Cosa si può, quindi, fare perché i modelli conversazionali artificiali siano meno discriminatori, o per lo meno più “politically correct” e basati sui fatti e non sugli umori della rete o su fake-news e propaganda di sorta. La risposta a tale domanda è complessa. La stessa OpenAi sta sperimentando una sorta di addestramento di secondo livello che permetta di correggere i bias di Gpt-3 con l’utilizzo di 80 frasi studiate ad hoc per creare concetti il più neutrali possibili e politicamente corretti. Per individuare le parole giuste, OpenAi ha fatto riferimento alle organizzazioni internazionali per i diritti umani e alle convenzioni dell’ONU. I primi risultati sembrano buoni perché l’algoritmo impara a riconoscere il percorso più neutro da seguire nella costruzione delle frasi, replicandolo.

È chiaro, tuttavia, che il problema dei bias è in primis sociale, e poi dell’AI, e andrebbe risolto alla radice.
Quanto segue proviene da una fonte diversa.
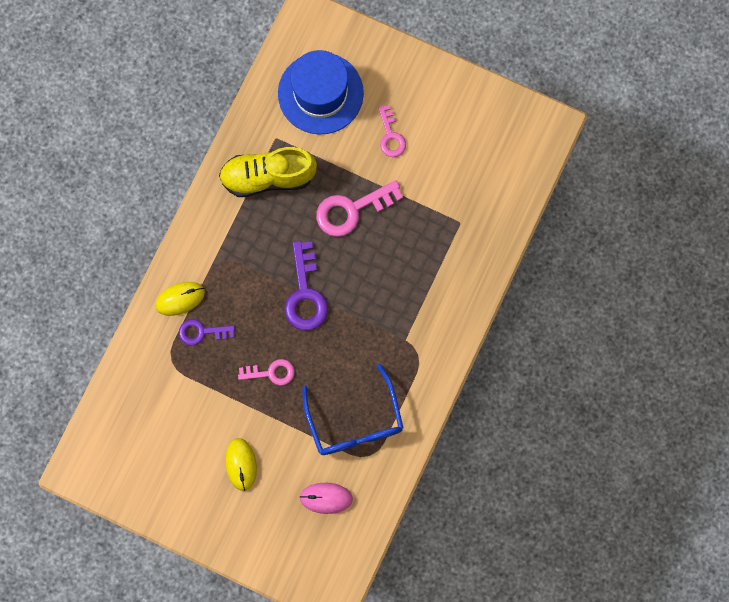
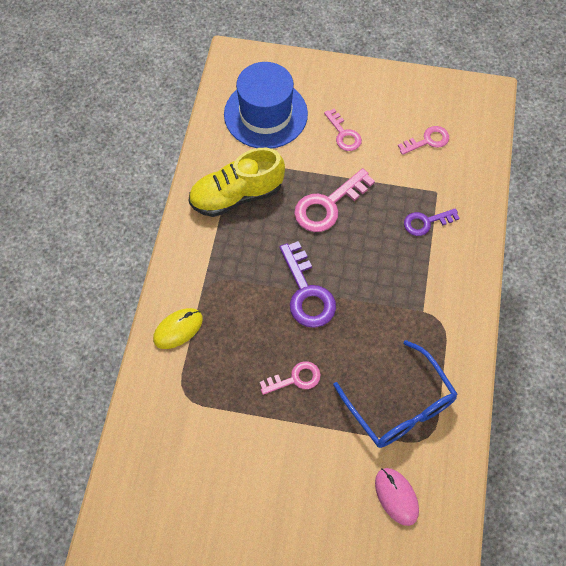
camera: 15 degrees left, 15 degrees down
(201, 332) = (209, 356): purple key -> purple key (426, 222)
(241, 464) = (291, 485): yellow mouse -> none
(326, 498) = (396, 496): pink mouse -> pink mouse turned 75 degrees clockwise
(471, 164) = (427, 140): none -> pink key

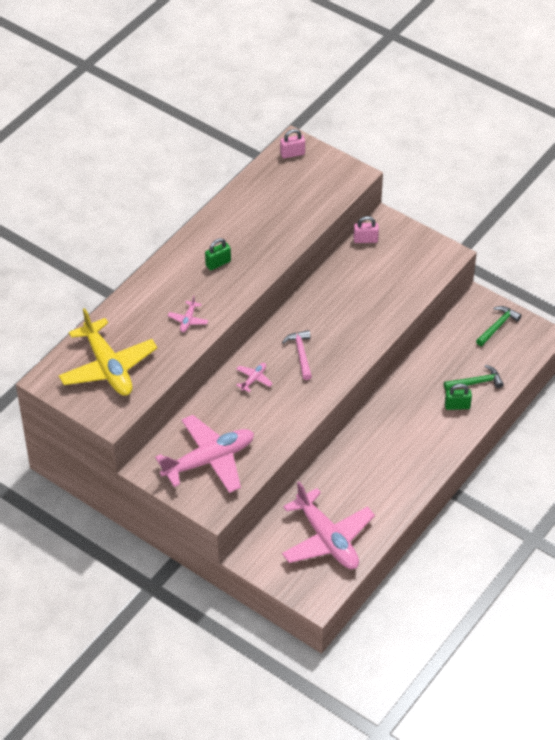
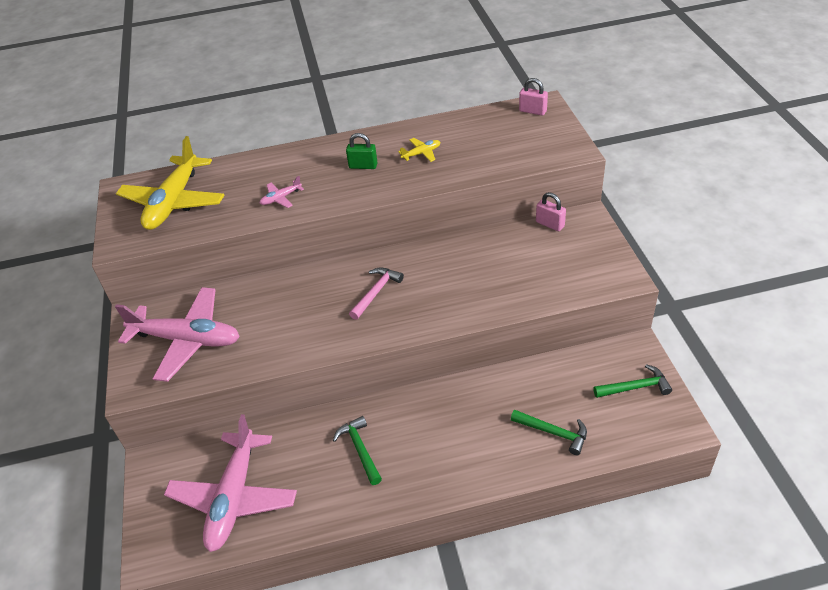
camera: 45 degrees right, 5 degrees down
(250, 231) = (421, 153): none -> yellow plane
(254, 379) = (310, 291): pink plane -> none
(372, 464) = (360, 449): none -> green hammer
(457, 406) = (508, 445): green padlock -> none

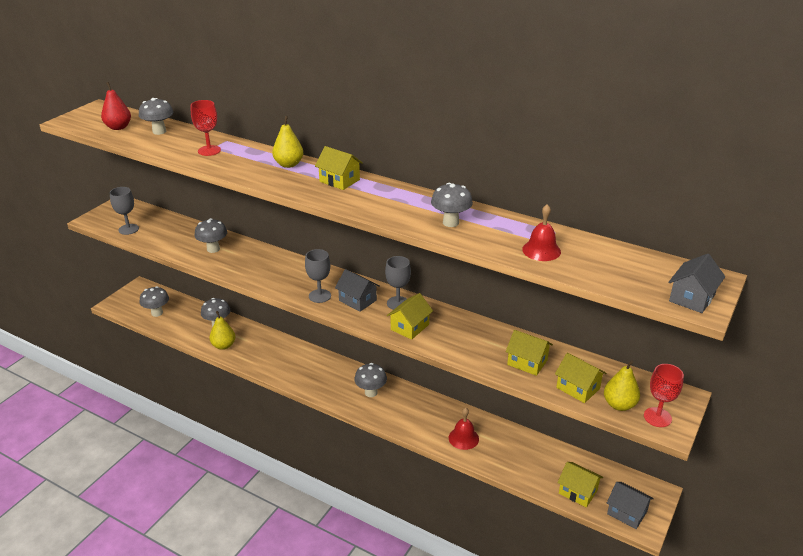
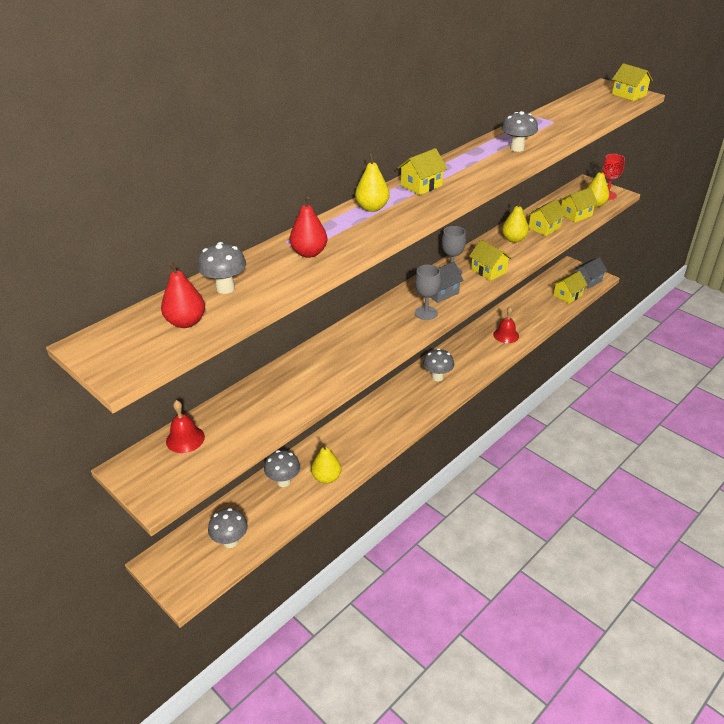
camera: 75 degrees left, 5 degrees up
(128, 229) = (210, 457): grey goblet -> none
(209, 150) = (309, 253): red goblet -> red pear
(213, 249) = (302, 380): grey mushroom -> none
(486, 340) = (514, 239): none -> yellow pear
(541, 250) = (565, 124): red bell -> red bell (185, 439)
(692, 298) = (629, 95): grey house -> yellow house

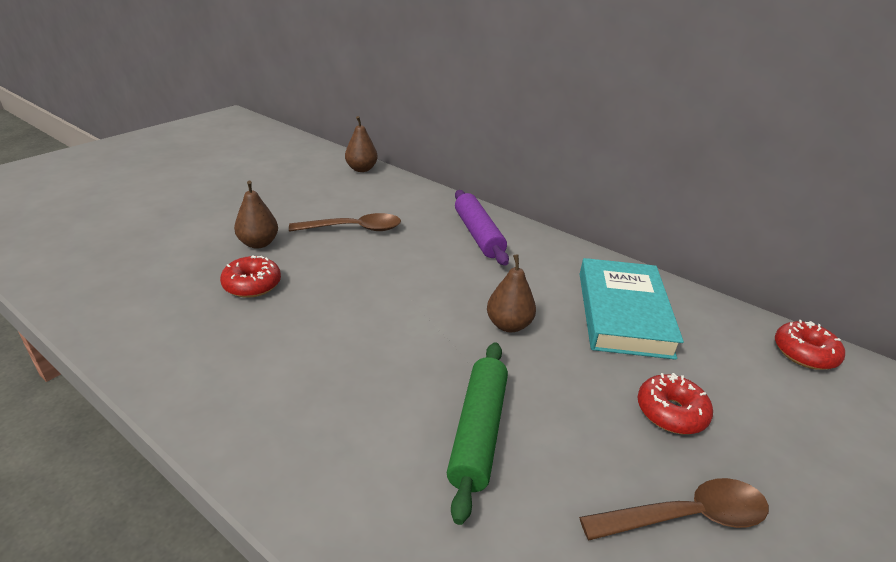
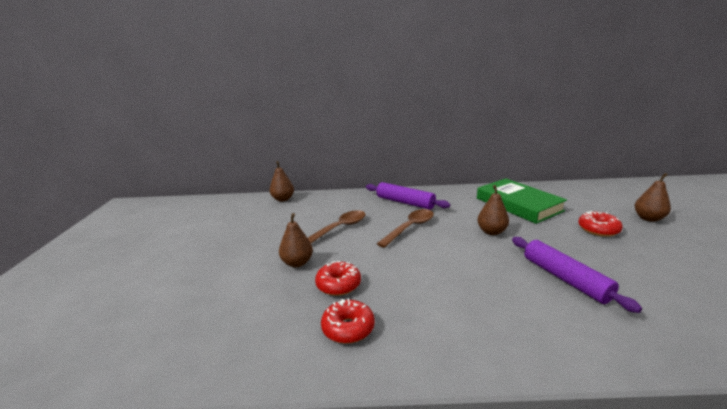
camera: 35 degrees left, 10 degrees down
(478, 432) = (565, 279): green rolling pin -> purple rolling pin
(623, 313) = (518, 204): turquoise book -> green book
(685, 517) = (666, 260): brown spoon -> brown spoon (410, 228)
(804, 353) = (589, 188): red donut -> red donut (348, 328)
(807, 453) = (648, 218): none -> brown pear

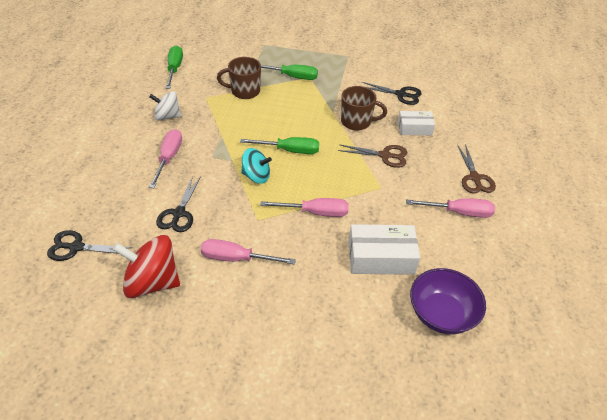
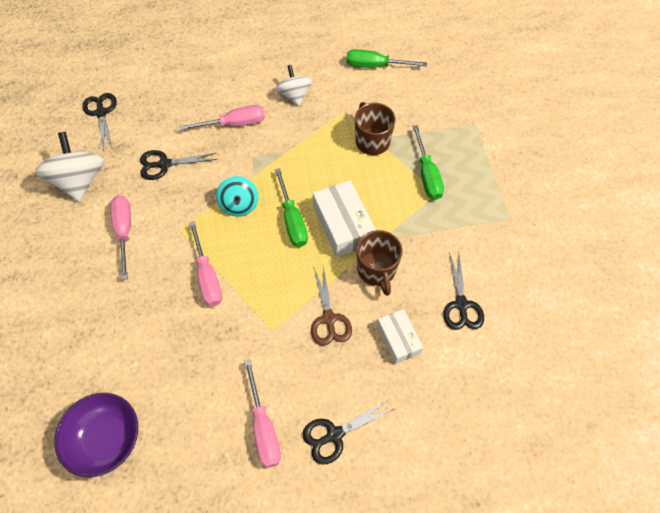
camera: 70 degrees right, 15 degrees up
(152, 282) = (80, 181): red spinning top -> white spinning top
(174, 69) = (375, 66): green screwdriver -> green screwdriver turned 150 degrees counterclockwise
(381, 257) = (165, 359): white box -> white box (343, 225)
(474, 178) = (334, 435): brown scissors -> black scissors

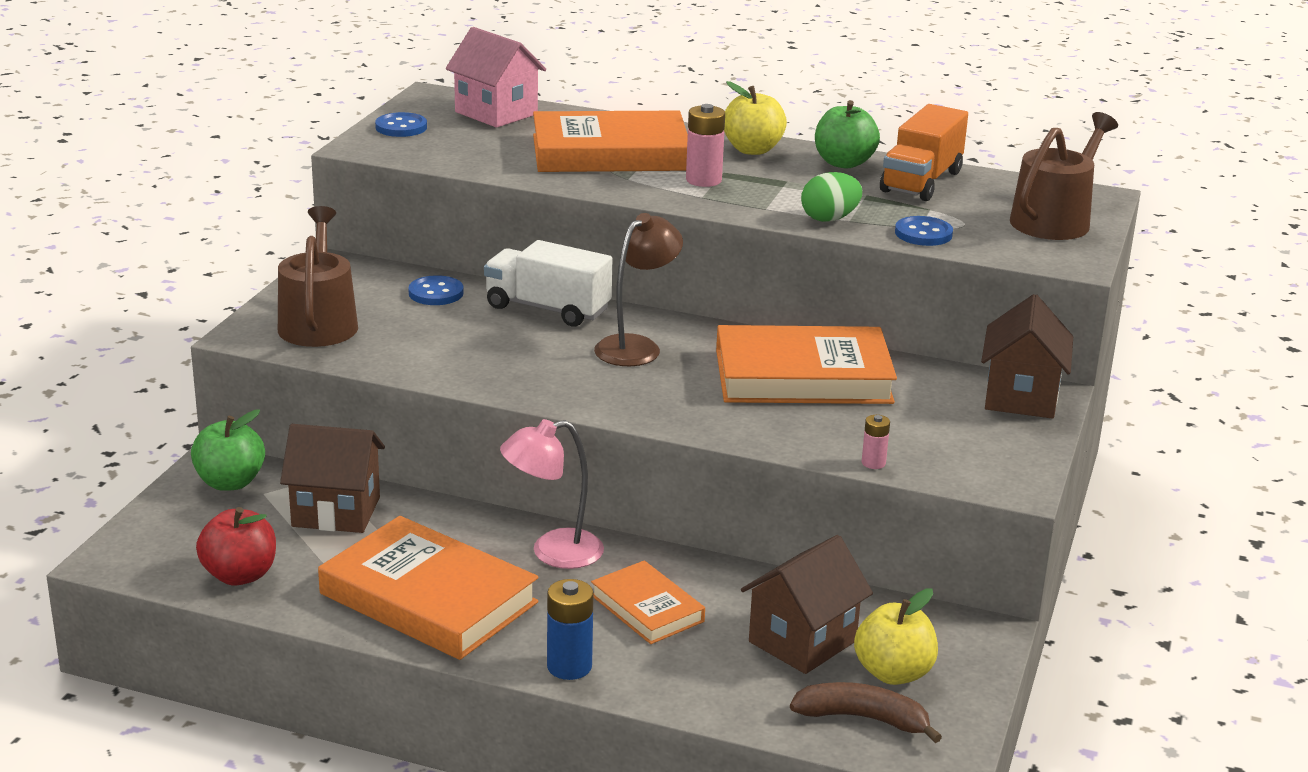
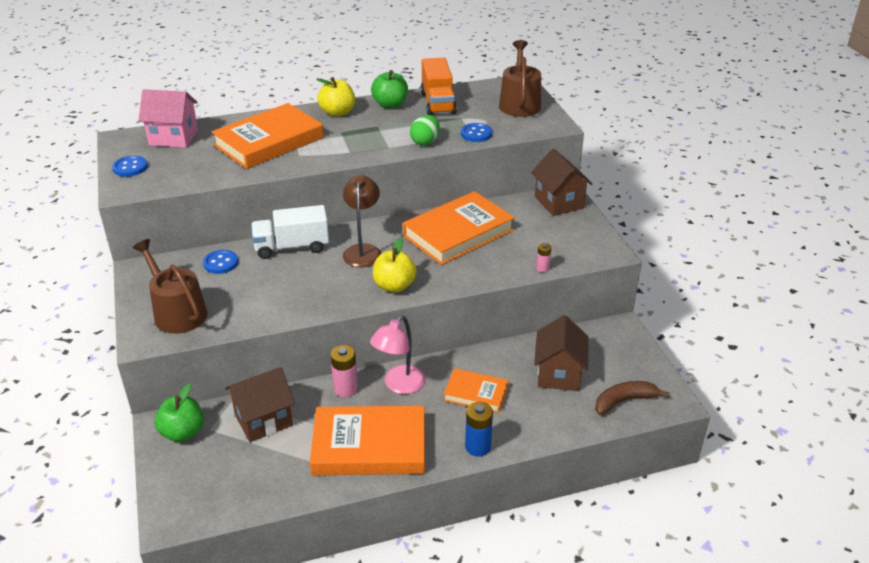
camera: 35 degrees left, 10 degrees up
(240, 575) = (255, 488): red apple -> none
(703, 180) = (337, 141): pink battery -> pink battery (345, 389)
(893, 673) = (610, 370): yellow apple -> yellow apple (394, 286)

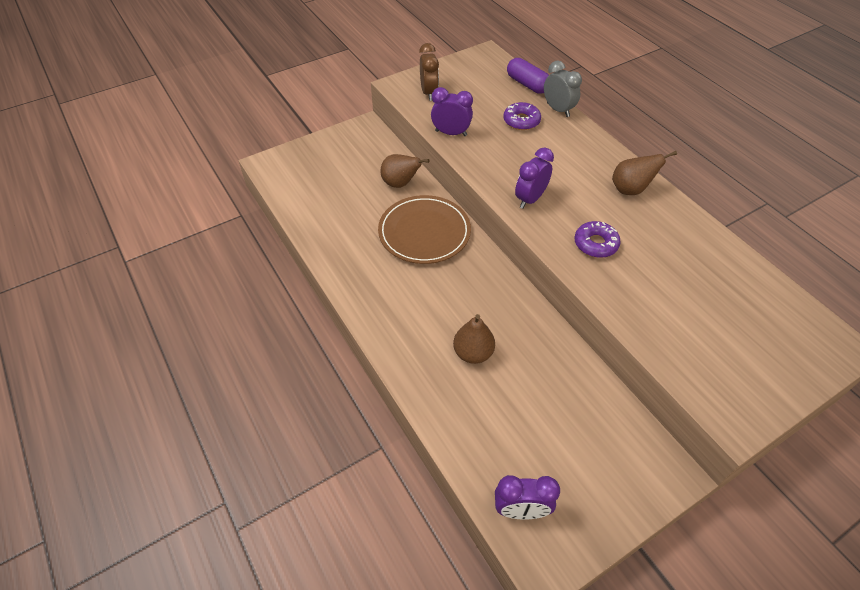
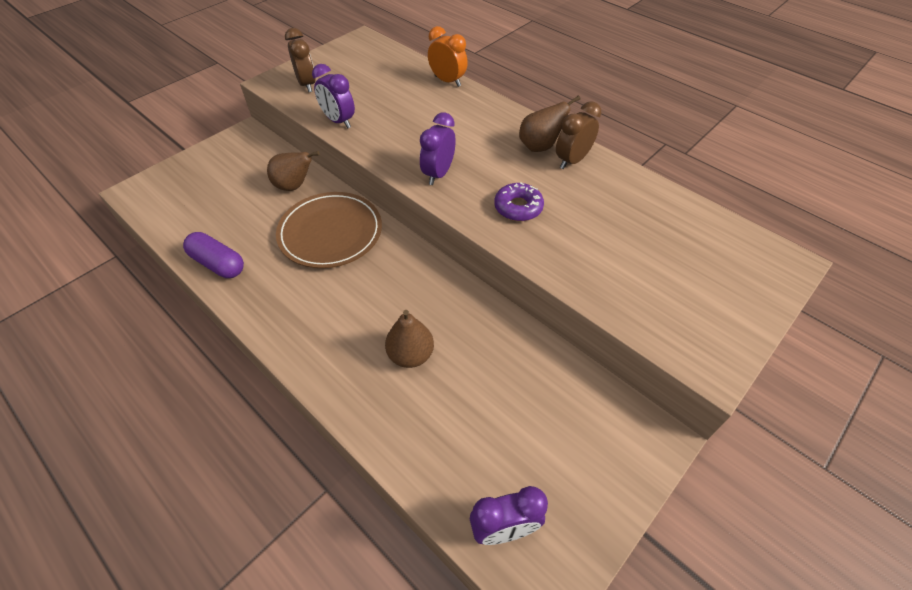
camera: 15 degrees left, 0 degrees up
(451, 133) = (338, 121): purple clock -> purple clock turned 135 degrees counterclockwise
(521, 121) = (412, 97): purple donut -> none
(527, 84) = (410, 61): purple capsule -> purple capsule (218, 264)
(558, 110) = (447, 81): grey clock -> orange clock
(658, 209) = (572, 161): none -> brown clock

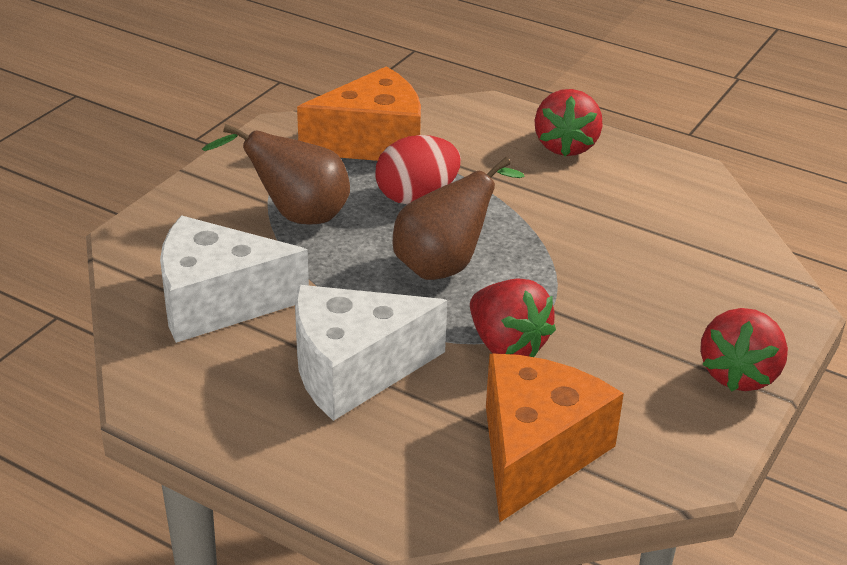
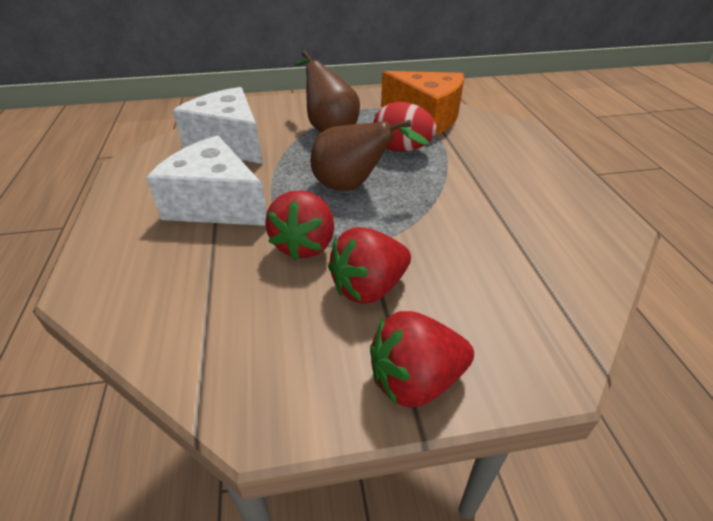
camera: 50 degrees right, 5 degrees up
(536, 452) = (201, 313): orange cheese -> none
(565, 146) = (540, 168): red strawberry -> red strawberry (369, 287)

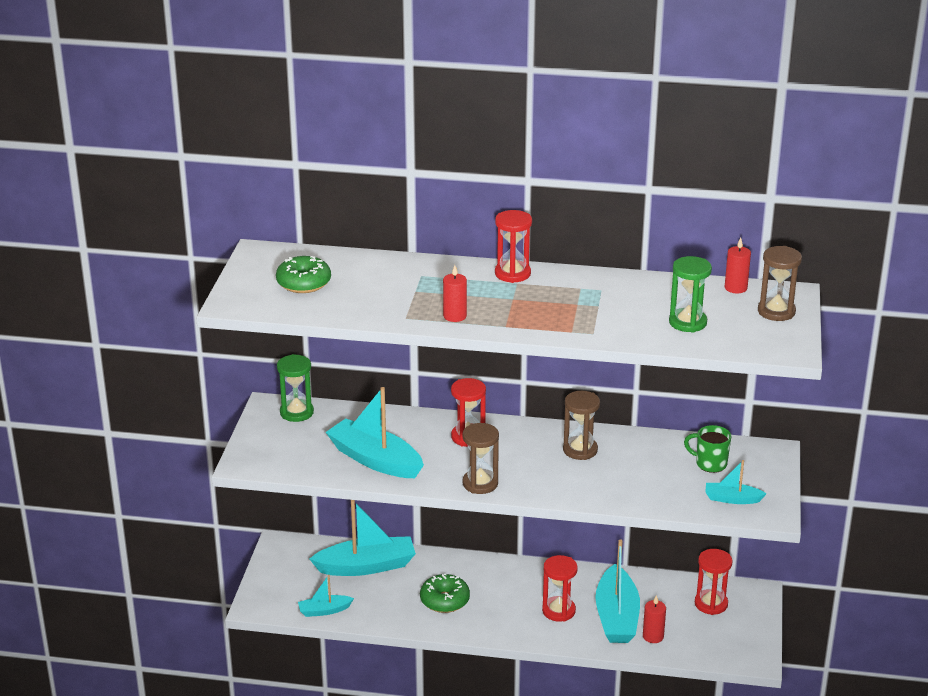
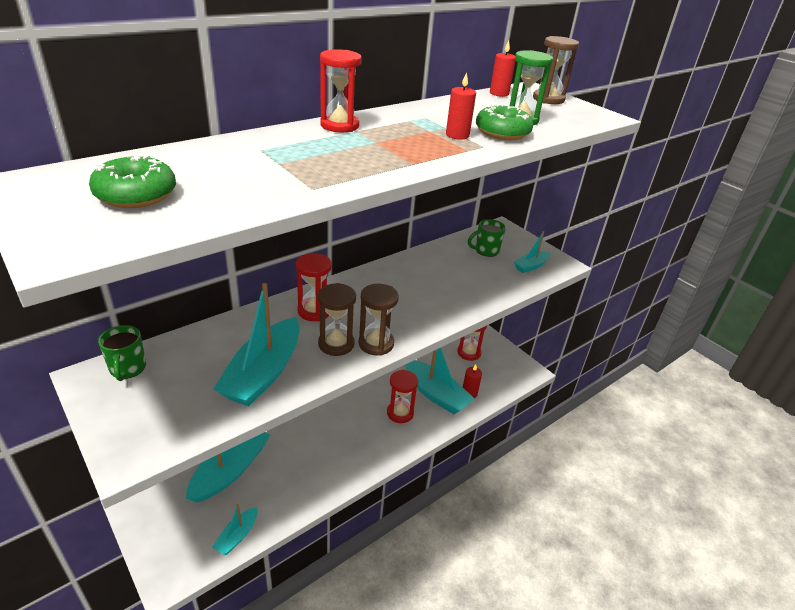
camera: 50 degrees left, 5 degrees up
(296, 412) = (127, 369): green hourglass -> green mug
(375, 460) = (264, 373): turquoise boat -> turquoise boat turned 60 degrees counterclockwise
(444, 600) = (321, 457): green donut -> green donut (502, 133)
(455, 316) = (355, 171): red candle -> red candle (457, 135)
(580, 450) = (403, 280): brown hourglass -> brown hourglass (336, 344)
Educazione e formazione sono le armi più potenti in tal senso, ma con tempi prolungati d’applicazione. Un ulteriore tentativo plausibile (da non intendere come palliativo) sarebbe forse l’istituzione di un’autorità internazionale, super-partes e quanto più indipendente possibile, formata in modo equilibrato da rappresentanti delle singole nazioni e delle aziende internazionali che si occupano di AI. Nel medio termine, l’intervento di governi pronti ad investire nella costruzione di norme sociali e politiche pubbliche che aiutino nella creazione di una rete meno condizionata dai pregiudizi sarebbe utile. Per quel che riguarda l’Unione europea, il servizio di monitoraggio della Commissione sullo sviluppo, l'adozione e l'impatto dell'intelligenza artificiale in Europa ha pubblicato il report annuale sugli investimenti in Intelligenza Artificiale nell'UE, “AI Watch: 2020 EU AI investments”, lo scorso 6 ottobre 2021. Il documento, che mira a fornire un’esaustiva stima economica di tutti gli investimenti in Intelligenza Artificiale (IA) e monitorarli nel tempo, illustra l’implementazione del Piano Coordinato sull’Intelligenza Artificiale, che ha l’obiettivo di raggiungere 20 miliardi di euro di investimenti annuali entro il 2030. In questa sede si potrebbe trovare lo spazio di manovra, almeno a livello europeo, per un lavoro più profondo sulle dinamiche tra rete e intelligenza artificiale.